DM: Protein Amount (2014)
The purpose of this study was to determine the effect of moderate dietary protein restriction on the progression of renal disease in a cohort of individuals with type 1 diabetes with diabetic nephropathy over a 6-month period.
1. Type 1 diabetes mellitus for >=10 yr
2. Proteinuria for >=2 yr
3. Presence of diabetic retinopathy
Recruitment: Subjects attending the renal diabetic clinical Johannesburg Hospital, South Africa were asked to participate.
Design:
Subjects were randomly assigned to an unrestricted protein diet (UPD)(>1.6 g/kg) or moderately restricted protein diet (LPD)(0.8 g/kg). Data collected at baseline and at 6 months.
Blinding Used (if applicable): not specified
Intervention (if applicable):
- Individuals were assessed by the same nutritionist at the start of the study at 3 and 6 months later.
- Usual Protein Group: ate their usual diets.
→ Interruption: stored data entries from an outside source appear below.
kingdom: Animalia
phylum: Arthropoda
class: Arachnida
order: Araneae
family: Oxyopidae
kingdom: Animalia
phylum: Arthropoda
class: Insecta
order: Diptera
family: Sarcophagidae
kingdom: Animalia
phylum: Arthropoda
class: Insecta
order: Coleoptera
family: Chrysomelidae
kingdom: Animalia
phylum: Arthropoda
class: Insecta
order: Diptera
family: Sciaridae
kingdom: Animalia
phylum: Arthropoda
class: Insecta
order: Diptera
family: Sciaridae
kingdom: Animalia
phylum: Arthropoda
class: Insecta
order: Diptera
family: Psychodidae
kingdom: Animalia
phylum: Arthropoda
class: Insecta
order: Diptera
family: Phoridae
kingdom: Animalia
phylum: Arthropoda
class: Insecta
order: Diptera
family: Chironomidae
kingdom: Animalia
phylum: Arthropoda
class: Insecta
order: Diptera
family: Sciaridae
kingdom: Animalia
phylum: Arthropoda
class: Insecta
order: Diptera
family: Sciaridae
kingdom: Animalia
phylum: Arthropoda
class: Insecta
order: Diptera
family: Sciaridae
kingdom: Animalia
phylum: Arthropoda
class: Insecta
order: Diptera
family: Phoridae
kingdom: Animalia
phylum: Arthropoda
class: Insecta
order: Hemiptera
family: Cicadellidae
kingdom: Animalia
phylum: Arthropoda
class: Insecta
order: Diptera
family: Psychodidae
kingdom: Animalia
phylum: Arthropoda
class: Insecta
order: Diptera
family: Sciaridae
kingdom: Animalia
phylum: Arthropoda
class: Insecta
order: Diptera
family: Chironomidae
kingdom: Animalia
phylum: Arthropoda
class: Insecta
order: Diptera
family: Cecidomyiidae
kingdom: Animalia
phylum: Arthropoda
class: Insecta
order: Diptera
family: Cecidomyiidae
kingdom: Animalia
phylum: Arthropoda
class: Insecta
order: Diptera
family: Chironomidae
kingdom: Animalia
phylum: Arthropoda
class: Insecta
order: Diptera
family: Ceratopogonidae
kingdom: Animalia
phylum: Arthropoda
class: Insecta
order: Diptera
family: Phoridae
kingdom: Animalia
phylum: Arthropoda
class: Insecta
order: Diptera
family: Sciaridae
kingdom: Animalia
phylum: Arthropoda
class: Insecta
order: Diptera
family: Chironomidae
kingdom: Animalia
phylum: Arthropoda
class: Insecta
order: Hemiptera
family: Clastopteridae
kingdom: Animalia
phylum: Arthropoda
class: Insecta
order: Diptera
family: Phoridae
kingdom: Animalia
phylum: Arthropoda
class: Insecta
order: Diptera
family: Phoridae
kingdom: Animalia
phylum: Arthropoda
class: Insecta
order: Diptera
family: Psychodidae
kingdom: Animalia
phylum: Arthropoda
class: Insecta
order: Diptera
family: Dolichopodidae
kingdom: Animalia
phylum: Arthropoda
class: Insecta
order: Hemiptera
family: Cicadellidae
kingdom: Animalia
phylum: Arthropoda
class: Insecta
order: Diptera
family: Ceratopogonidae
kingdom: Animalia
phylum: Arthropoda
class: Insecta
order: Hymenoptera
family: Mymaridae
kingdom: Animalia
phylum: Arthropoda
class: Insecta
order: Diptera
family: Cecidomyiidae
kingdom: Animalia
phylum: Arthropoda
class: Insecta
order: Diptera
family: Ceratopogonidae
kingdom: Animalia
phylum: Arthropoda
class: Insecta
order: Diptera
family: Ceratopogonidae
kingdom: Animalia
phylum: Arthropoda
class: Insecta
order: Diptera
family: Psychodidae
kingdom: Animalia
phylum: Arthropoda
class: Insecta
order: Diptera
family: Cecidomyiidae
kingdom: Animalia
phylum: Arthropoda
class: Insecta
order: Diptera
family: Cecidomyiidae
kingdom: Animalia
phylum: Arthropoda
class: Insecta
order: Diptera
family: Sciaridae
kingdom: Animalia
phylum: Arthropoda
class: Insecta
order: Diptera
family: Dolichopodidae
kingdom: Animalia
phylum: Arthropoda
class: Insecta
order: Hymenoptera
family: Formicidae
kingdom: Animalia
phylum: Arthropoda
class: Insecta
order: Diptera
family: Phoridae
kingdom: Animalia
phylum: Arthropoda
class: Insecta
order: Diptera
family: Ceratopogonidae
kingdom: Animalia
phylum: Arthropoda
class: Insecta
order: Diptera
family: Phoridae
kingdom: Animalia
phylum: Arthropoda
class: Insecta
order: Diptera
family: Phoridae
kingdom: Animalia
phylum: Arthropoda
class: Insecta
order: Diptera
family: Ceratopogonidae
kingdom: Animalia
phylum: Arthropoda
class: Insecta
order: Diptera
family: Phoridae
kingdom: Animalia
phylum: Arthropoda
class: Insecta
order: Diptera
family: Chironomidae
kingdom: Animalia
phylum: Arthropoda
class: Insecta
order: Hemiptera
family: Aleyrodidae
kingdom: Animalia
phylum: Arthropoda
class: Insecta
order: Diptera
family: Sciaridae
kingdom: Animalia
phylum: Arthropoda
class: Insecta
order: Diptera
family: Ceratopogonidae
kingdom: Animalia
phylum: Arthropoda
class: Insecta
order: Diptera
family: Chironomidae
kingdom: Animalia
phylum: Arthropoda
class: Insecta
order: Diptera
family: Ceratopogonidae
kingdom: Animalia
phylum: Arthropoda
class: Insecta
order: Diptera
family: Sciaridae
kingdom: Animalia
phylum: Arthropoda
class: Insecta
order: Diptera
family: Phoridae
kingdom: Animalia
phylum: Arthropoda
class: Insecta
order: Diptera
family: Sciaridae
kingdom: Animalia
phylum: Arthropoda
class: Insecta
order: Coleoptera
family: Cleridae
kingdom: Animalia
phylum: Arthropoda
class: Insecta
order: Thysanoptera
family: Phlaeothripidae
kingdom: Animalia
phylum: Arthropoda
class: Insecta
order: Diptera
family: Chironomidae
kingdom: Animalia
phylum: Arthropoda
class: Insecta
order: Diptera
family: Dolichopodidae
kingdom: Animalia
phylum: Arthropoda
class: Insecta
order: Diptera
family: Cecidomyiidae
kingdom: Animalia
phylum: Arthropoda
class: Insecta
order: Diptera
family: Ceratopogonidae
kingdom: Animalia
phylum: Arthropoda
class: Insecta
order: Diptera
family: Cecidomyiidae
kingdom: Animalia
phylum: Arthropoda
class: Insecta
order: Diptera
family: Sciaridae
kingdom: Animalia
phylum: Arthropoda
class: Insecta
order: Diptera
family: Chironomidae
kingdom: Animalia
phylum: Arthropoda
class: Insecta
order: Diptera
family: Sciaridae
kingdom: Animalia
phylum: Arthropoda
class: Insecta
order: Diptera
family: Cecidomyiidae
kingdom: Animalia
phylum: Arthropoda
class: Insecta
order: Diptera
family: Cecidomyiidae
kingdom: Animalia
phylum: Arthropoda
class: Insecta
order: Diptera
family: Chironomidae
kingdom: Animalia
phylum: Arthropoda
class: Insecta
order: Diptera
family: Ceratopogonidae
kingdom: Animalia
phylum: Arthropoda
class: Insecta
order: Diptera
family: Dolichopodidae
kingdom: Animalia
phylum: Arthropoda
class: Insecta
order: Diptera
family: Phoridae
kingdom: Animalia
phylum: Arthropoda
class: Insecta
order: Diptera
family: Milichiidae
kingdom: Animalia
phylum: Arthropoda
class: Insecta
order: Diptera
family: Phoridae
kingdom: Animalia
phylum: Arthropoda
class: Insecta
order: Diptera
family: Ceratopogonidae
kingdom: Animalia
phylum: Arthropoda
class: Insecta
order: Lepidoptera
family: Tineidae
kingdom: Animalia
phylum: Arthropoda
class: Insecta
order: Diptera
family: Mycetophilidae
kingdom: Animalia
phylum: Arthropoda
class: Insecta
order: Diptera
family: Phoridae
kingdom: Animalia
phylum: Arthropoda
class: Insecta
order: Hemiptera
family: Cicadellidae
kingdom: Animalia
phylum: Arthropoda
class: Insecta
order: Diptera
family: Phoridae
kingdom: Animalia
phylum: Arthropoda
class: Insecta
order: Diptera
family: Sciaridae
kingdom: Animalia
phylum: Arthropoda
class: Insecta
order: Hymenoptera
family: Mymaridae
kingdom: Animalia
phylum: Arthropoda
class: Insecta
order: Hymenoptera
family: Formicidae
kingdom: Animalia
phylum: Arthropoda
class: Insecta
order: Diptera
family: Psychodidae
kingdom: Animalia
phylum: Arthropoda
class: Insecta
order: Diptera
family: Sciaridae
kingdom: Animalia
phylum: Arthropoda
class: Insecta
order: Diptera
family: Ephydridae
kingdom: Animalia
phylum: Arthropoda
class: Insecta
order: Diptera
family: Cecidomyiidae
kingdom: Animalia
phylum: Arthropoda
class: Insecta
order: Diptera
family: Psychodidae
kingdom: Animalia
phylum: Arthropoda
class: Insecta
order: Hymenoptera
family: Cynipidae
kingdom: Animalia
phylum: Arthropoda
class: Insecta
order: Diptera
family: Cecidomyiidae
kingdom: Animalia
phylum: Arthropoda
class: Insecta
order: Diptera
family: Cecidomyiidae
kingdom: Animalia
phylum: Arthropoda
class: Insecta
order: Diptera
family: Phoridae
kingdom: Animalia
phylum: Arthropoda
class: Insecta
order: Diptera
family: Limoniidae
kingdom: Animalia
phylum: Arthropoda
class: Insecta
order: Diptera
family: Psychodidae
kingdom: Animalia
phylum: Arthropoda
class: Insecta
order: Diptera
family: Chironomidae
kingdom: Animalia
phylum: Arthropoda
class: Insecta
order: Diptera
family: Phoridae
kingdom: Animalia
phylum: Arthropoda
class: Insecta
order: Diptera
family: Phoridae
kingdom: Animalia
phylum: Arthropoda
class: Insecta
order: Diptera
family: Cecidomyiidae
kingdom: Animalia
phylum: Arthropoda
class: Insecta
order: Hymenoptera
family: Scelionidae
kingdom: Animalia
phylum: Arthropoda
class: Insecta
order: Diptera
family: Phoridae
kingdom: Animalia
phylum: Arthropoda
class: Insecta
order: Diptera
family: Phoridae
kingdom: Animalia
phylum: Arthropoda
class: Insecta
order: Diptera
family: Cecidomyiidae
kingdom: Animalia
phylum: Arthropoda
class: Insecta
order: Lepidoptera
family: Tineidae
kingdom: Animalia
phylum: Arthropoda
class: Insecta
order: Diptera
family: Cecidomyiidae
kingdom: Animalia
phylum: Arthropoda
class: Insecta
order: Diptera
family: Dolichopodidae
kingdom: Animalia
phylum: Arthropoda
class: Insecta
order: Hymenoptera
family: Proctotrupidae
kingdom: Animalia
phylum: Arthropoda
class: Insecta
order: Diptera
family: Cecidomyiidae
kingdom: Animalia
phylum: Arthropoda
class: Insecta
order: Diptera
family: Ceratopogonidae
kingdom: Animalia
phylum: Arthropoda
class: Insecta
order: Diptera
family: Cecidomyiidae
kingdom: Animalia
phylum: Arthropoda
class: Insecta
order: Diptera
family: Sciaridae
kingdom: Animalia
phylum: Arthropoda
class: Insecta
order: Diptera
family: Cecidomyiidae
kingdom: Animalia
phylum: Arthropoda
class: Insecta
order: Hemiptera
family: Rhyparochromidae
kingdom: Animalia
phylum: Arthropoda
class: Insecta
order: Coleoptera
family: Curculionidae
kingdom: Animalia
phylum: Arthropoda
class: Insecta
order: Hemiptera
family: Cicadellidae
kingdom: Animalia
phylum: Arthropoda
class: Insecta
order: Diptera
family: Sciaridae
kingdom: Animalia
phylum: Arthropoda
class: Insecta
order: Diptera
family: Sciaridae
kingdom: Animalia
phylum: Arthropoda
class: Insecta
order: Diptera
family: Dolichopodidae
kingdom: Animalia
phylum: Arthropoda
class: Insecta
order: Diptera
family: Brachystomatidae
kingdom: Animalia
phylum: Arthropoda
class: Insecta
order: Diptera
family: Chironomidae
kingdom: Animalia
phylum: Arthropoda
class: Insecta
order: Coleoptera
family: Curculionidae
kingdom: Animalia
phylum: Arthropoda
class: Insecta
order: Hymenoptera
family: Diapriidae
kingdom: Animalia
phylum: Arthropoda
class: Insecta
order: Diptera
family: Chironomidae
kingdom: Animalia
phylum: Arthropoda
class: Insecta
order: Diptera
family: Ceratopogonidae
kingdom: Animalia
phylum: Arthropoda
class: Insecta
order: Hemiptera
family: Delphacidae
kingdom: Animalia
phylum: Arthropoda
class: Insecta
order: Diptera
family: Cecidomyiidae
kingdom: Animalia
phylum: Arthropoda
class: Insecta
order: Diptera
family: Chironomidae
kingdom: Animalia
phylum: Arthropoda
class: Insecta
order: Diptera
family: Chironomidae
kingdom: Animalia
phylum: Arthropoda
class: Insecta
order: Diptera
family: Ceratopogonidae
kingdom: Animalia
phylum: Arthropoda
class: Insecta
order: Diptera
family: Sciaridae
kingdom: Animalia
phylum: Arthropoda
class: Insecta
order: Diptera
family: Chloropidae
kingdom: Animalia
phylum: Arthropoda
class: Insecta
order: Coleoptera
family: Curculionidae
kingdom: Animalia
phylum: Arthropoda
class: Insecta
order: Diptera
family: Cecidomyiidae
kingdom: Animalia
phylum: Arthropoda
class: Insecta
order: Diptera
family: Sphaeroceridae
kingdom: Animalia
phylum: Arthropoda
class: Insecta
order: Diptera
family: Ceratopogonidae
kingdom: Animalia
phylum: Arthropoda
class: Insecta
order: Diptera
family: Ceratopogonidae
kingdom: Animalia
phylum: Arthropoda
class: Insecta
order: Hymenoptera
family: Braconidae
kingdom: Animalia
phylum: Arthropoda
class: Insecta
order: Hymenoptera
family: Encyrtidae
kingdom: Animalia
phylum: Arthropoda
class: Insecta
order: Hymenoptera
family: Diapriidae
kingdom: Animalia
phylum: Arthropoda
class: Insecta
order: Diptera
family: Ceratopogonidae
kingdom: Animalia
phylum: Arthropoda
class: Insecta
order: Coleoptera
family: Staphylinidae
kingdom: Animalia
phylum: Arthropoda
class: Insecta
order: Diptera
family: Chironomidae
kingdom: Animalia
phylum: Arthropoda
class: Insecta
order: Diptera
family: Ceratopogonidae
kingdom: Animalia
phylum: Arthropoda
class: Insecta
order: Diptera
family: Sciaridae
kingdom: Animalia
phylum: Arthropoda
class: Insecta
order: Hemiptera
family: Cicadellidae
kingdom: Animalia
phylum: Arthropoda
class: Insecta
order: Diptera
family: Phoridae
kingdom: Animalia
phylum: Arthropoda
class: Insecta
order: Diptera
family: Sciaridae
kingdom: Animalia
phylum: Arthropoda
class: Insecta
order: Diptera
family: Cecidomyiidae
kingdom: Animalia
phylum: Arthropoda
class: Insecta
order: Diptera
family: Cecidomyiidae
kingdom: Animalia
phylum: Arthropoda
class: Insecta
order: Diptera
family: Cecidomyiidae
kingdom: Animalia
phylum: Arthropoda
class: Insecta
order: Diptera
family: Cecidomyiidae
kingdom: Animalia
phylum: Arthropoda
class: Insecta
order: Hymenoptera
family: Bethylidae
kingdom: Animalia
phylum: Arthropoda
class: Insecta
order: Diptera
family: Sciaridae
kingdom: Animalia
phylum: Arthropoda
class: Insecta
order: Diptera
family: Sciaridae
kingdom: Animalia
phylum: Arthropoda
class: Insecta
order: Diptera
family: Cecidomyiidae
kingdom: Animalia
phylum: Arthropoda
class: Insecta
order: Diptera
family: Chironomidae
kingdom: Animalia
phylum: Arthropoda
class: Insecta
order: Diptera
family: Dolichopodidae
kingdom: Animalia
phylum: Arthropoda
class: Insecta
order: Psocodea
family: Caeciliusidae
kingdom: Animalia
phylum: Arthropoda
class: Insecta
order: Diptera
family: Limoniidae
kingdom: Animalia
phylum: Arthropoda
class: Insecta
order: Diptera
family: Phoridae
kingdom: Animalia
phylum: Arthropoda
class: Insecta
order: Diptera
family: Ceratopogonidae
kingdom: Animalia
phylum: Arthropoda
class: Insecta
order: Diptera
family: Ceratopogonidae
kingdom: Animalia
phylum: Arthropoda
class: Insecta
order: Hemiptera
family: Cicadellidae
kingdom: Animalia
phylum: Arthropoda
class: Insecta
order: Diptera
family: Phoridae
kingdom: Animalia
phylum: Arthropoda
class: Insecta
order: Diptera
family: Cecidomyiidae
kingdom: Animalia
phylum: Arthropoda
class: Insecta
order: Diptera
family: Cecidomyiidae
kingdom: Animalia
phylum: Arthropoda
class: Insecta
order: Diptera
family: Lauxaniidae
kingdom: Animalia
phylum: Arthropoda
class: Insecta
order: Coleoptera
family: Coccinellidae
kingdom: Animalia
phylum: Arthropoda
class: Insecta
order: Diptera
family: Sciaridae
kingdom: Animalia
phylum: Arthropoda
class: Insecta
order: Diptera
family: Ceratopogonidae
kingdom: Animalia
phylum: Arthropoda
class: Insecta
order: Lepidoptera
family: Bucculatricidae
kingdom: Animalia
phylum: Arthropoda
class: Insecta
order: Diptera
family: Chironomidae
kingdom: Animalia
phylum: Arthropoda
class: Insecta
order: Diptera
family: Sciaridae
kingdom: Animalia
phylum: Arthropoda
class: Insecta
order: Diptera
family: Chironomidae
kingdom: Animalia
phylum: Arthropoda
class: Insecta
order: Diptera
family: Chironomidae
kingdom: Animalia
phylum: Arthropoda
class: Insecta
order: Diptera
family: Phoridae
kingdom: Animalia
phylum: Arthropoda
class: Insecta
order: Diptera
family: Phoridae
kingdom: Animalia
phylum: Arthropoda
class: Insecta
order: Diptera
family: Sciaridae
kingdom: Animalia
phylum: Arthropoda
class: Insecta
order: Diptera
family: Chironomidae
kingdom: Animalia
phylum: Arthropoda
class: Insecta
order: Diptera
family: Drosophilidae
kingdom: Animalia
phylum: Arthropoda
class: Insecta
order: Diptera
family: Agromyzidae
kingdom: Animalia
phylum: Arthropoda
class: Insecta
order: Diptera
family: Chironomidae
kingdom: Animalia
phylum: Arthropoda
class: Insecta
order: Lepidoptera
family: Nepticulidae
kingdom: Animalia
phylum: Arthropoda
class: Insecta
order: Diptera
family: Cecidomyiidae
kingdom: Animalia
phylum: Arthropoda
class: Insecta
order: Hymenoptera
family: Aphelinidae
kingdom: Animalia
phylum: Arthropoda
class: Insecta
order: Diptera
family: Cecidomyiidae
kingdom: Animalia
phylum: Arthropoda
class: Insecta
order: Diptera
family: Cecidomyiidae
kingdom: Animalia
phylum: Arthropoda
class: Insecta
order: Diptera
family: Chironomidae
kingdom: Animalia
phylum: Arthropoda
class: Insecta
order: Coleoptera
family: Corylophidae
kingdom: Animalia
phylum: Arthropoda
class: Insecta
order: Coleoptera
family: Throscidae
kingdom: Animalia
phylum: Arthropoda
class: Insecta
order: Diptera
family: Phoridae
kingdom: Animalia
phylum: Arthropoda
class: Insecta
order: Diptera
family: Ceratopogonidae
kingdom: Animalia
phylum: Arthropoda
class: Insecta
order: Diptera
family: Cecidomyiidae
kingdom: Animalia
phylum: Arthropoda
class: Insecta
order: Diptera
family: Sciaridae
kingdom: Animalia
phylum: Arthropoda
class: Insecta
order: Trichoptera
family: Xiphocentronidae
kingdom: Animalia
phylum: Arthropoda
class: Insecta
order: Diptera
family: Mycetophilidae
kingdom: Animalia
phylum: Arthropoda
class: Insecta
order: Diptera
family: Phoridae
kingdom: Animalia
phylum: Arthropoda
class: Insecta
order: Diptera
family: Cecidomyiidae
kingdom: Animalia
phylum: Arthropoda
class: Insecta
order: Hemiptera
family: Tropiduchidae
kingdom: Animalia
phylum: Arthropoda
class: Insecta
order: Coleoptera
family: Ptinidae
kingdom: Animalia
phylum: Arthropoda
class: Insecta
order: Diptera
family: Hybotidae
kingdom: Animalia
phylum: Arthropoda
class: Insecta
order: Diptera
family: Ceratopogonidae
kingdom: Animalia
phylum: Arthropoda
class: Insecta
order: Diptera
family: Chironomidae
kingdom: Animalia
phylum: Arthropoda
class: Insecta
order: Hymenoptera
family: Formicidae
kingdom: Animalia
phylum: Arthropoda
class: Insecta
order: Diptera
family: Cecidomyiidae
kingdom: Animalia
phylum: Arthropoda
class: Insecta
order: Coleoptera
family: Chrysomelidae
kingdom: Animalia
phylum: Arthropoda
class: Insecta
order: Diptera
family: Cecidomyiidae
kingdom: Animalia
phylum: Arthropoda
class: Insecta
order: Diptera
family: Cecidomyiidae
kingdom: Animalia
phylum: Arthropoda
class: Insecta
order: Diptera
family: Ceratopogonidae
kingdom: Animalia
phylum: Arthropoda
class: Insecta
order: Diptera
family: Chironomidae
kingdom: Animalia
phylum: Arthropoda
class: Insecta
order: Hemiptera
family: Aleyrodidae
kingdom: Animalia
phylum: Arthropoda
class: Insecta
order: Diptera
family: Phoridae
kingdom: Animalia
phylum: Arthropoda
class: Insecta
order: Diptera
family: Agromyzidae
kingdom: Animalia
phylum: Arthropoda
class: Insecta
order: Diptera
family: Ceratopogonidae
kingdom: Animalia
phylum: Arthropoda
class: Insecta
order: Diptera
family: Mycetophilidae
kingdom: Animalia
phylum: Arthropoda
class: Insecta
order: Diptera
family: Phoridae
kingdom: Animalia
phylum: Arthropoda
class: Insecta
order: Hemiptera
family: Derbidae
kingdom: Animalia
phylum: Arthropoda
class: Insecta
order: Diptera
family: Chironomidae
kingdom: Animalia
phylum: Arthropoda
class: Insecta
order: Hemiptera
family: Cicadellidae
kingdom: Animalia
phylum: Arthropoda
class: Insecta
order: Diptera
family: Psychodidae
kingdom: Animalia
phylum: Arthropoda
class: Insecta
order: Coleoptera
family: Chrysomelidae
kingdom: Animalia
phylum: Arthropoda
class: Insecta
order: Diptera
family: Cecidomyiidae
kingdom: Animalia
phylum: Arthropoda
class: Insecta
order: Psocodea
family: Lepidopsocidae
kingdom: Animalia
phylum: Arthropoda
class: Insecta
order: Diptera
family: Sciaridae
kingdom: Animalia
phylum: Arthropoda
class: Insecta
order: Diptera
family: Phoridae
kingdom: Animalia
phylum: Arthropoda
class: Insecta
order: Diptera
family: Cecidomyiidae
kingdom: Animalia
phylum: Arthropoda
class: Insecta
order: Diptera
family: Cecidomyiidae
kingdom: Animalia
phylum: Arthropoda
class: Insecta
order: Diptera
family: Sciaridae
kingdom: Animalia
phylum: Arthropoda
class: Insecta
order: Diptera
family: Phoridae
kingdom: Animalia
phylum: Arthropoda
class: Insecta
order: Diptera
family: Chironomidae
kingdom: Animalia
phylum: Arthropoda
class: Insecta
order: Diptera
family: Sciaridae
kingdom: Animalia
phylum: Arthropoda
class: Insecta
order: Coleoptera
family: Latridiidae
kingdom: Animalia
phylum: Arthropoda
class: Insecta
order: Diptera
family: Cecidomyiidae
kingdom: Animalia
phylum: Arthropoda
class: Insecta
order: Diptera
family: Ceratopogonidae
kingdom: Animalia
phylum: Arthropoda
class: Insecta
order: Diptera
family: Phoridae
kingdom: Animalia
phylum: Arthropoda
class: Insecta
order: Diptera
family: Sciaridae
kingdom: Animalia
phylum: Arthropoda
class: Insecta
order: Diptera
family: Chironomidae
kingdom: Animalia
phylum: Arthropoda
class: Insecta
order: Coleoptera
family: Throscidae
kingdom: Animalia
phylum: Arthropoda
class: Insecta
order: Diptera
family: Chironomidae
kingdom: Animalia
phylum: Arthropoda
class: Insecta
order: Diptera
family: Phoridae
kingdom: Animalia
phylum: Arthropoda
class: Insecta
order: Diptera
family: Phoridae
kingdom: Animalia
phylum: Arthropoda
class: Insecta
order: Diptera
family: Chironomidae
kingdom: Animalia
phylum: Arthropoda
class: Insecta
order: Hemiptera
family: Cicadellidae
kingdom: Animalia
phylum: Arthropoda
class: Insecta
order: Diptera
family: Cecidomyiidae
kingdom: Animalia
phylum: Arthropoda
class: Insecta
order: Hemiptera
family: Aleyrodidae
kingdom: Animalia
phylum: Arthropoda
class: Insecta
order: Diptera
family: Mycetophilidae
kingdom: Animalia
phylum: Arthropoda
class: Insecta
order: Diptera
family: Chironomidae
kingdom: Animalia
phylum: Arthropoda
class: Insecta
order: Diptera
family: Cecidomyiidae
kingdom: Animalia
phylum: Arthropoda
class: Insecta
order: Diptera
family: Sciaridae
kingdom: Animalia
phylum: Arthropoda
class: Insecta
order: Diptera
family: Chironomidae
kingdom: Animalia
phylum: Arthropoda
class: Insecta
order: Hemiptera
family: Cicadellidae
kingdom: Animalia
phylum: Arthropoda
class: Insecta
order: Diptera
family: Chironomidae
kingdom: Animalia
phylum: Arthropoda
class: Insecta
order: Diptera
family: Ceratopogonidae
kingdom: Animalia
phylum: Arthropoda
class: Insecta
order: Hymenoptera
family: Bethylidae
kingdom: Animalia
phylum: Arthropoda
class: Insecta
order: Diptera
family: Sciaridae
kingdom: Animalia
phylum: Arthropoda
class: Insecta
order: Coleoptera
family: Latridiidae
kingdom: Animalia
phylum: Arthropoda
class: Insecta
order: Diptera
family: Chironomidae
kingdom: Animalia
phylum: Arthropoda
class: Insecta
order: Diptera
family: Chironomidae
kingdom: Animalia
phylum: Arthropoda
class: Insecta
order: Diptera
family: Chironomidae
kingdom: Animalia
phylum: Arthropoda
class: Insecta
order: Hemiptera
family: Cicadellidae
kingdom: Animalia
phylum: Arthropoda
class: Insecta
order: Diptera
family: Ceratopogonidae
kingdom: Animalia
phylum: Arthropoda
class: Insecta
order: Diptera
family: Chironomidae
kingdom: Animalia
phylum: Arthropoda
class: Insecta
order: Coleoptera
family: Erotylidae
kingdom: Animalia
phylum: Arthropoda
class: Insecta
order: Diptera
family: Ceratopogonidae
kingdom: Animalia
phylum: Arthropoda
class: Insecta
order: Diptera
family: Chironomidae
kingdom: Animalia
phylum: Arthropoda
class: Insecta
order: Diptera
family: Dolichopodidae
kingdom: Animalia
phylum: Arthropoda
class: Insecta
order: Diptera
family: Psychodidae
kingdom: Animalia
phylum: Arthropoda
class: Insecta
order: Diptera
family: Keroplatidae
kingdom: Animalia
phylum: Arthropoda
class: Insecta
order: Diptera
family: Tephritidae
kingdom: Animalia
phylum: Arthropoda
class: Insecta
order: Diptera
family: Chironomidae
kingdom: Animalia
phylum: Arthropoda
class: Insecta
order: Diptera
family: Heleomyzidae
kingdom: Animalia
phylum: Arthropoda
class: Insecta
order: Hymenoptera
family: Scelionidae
Subjects with a low protein intake at the start of the study were asked to increase their protein intake to 1.6 gm/kg/day/.
- Low Protein Group: consumed an isoenergetic diet containing 0.8 g/kg/day protein.
- no distinctions made between animal and plant proteins.
- subjects were instructed on study diets and individualized based on usual food intake.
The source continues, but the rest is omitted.